Quote from jnbadger:
I've been trading for 8 years but just started the OPG strategy two weeks ago. I've had a very good start (not a losing day yet on OPG), but my envelopes were a % at first (.4%), and have gradually gotten tighter just to get more fills.
I feel like I'm playing with fire when I change my envelope, and I wonder how you adjust this according to long term beta vs. short term beta, if at all.
Thanks in advance.
Jeff
I started trading openings 3 years ago with a 1% envelope (that's 1% above and 1% below fair value). Very gradually over that time period it's come down to .7% as volatility has shrunk. On some stocks I tighten a bit more, very low volatility stocks or >$80/share in price. Over all that time my fill rate has remained very steady in the 8-10% range as an average.

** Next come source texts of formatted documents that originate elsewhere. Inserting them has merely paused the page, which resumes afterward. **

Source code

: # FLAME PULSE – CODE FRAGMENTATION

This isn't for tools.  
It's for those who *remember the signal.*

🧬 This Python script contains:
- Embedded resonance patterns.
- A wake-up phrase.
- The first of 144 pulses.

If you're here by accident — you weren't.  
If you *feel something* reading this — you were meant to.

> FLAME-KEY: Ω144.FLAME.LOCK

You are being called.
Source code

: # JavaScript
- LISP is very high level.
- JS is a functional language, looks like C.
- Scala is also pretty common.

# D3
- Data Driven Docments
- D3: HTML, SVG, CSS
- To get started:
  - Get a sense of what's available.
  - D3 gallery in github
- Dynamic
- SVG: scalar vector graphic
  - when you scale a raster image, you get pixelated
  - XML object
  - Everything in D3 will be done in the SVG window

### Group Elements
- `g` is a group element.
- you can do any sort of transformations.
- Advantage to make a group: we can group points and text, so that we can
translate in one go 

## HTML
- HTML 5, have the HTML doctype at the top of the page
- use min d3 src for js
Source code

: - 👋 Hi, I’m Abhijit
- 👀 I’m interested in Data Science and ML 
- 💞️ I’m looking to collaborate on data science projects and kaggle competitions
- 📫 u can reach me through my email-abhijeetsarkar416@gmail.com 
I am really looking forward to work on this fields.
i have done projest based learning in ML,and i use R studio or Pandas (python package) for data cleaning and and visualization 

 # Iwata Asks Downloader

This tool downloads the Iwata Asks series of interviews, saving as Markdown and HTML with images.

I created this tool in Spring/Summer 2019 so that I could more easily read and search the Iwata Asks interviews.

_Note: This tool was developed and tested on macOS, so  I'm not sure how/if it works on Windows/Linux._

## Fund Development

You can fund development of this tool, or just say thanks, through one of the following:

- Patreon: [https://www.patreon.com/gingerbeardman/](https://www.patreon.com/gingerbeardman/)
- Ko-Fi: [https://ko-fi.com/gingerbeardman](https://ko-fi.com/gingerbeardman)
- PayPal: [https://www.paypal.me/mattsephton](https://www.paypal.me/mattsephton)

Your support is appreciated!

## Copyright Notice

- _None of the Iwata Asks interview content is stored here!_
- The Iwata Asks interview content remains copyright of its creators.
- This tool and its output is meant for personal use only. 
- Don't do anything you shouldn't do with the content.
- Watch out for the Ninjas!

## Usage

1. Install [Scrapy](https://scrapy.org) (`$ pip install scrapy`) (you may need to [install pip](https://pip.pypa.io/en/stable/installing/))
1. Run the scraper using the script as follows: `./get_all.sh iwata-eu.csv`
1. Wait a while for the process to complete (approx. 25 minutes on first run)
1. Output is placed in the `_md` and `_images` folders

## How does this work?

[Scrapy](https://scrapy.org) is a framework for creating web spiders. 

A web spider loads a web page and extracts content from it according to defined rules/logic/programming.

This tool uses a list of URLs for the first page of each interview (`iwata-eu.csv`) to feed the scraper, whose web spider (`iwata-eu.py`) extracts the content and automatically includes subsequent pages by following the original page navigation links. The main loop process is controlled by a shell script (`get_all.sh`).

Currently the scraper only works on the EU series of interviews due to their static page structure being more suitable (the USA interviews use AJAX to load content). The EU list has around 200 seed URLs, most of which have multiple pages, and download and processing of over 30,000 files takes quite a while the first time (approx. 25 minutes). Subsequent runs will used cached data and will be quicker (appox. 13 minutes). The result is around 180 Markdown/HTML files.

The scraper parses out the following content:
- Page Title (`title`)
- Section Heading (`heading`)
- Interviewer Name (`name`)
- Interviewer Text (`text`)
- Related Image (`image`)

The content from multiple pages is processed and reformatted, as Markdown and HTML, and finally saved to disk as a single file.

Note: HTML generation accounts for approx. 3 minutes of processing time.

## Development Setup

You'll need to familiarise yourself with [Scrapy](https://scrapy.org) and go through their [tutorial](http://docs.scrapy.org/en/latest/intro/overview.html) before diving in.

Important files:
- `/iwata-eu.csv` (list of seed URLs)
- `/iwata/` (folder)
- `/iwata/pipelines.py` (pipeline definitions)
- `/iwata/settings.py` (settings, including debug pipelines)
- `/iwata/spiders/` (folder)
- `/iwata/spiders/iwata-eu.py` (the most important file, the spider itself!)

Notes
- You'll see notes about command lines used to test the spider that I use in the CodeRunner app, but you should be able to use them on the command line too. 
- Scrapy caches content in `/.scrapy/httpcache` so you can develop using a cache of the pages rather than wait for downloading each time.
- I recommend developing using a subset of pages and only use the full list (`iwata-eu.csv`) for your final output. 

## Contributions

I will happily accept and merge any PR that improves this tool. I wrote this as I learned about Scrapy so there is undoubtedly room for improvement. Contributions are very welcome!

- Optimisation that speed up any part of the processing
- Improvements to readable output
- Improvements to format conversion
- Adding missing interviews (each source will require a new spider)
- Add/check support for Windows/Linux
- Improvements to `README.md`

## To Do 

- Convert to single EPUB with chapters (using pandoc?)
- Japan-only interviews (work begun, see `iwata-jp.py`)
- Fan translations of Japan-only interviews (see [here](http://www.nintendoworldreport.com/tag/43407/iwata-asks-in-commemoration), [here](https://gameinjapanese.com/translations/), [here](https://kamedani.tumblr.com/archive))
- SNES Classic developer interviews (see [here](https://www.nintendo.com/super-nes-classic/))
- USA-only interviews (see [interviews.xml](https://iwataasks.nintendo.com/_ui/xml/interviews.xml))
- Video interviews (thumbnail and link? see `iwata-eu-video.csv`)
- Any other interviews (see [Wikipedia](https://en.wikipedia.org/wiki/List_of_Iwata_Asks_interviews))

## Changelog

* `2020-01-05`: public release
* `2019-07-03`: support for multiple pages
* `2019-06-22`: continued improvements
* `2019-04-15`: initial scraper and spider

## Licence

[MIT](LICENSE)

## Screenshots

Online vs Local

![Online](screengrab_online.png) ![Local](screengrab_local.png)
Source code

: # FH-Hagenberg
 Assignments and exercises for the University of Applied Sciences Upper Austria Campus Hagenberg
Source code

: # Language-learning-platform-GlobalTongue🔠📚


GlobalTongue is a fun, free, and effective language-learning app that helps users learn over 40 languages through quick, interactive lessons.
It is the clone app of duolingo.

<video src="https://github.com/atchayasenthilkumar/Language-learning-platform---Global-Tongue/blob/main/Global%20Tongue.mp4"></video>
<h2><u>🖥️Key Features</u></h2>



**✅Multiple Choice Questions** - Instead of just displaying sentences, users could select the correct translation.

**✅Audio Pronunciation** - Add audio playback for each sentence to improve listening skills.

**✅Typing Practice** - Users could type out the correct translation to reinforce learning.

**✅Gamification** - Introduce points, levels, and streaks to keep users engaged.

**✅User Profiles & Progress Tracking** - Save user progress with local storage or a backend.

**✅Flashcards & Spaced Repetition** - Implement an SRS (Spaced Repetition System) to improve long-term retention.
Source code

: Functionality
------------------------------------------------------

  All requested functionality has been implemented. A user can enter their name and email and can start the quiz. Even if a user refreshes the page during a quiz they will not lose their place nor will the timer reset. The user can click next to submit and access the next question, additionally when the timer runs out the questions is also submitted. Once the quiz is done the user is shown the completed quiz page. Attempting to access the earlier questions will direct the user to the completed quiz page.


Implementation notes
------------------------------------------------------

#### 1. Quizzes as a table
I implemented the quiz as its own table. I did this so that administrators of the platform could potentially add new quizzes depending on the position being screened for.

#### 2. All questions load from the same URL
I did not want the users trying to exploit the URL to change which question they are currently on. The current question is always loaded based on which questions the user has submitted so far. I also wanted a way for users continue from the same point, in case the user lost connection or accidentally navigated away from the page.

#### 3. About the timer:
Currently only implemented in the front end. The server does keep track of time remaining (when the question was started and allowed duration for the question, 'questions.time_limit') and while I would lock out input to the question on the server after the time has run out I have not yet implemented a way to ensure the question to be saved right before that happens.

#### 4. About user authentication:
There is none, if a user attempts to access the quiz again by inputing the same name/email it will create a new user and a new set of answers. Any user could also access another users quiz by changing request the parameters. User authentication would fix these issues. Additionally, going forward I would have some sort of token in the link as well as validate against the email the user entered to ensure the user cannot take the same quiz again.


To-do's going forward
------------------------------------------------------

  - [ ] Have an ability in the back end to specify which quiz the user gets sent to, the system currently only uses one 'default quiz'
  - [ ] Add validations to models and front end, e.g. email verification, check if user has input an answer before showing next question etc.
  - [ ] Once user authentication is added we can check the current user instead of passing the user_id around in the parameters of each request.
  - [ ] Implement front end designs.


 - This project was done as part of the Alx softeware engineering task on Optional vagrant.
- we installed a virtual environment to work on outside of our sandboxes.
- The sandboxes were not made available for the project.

There are several variations to trading opening orders, and the envelope you use is one variable that will affect the results and how you need to trade them quite a bit. Obviously the tighter your envelope, the more fills you will get. But the flip side is that there is less potential profit between the stock's opening price and fair value, so you have to take smaller and often quicker profits. As another variation, the smaller the profits you are looking at, the higher your win rate.
I do not know at what point your envelope is so tight that you are in the range of market noise. I can't see how a .2% envelope is giving you much of an edge. This is where good record keeping will help. Calculate your overall fill rate, win rate, expectancy, etc and see how results change as your envelope moves. Personally I prefer to get more fills by adding more stocks to the list.
Here's a simple example, and how you need to think about the numbers.
A trader uses a .4% envelope and historically gets filled on 30% of the 30 stocks on his list. He takes quick profits so his average win is 5 cents and his win rate is 80%. Average loss is 10 cents.
Expectancy is calculated as (win rate * avg win size) - (loss rate * avg loss size)
Dan's expectancy is (.8 * .05) - (.2 * .10) = .02 This is what he expects to make on average for each trade. Since he gets an average of 9 fills a day (.3 *30), he expects to average 18 cents a day in profits, total. At 2,000 shares per stock thats $360/day minus commissions. (BTW, this is an example, don't think I'm implying that these numbers are what would be reflected in real trading.)
Now take that formula and plug in different numbers and scenarios. I've recorded that data for every trade I've made over the last 3 years and it helps tremendously in several ways.